Sudan has been in the midst of a political crisis since December when the country had an uprising. Massive protests began after the government decided to triple the price of goods. The country was already suffering an acute shortage of foreign currency and inflation had hit 70%.
Cuts to bread and fuel subsidies sparked demonstrations in the East of the country and anger spread to the capital Khartoum.

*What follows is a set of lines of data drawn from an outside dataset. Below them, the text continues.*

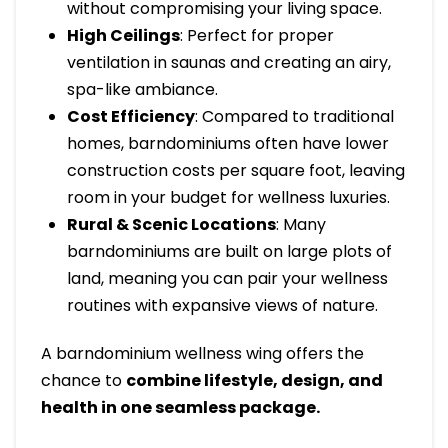
without compromising your living space.
High Ceilings
: Perfect for proper
ventilation in saunas and creating an airy,
spa-like ambiance.
Cost Efficiency
: Compared to traditional
homes, barndominiums often have lower
construction costs per square foot, leaving
room in your budget for wellness luxuries.
Rural & Scenic Locations
: Many
barndominiums are built on large plots of
land, meaning you can pair your wellness
routines with expansive views of nature.
A barndominium wellness wing offers the
chance to
combine lifestyle, design, and
health in one seamless package.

Protesters demanded the removal of president Al-Bashir and his government, who has led the country since 1989. After the refusal to step down as president, the convergence of opposition groups formed a united coalition.
In May Mr Bashir was charged with “inciting and participating in” the killing of protesters and due to the circumstances he had to step down as president.
The army in Sudan is not a unified source and as a result the war continues, the people are engulfed with animosity and there has been a number of deaths, beatings and systematic rape of protesting women has been undertaken by security forces.
Since then much of the country has been shut down after the opposition called for an open-ended strike. After days of talks,special envoy to Ethiopian Prime Minister Abiy Ahmed, Mahmoud Dirir, announced June 11 that protest leaders had agreed to suspend widespread strikes and return to the negotiating table. Mr Dirir said that in return, the military had agreed to release political prisoners. However no set date for the resumption of talks was given.
In solidarity of our brothers and sisters, we pray peace and justice may reign over them and the country of Sudan may gain strength and reach fair common ground.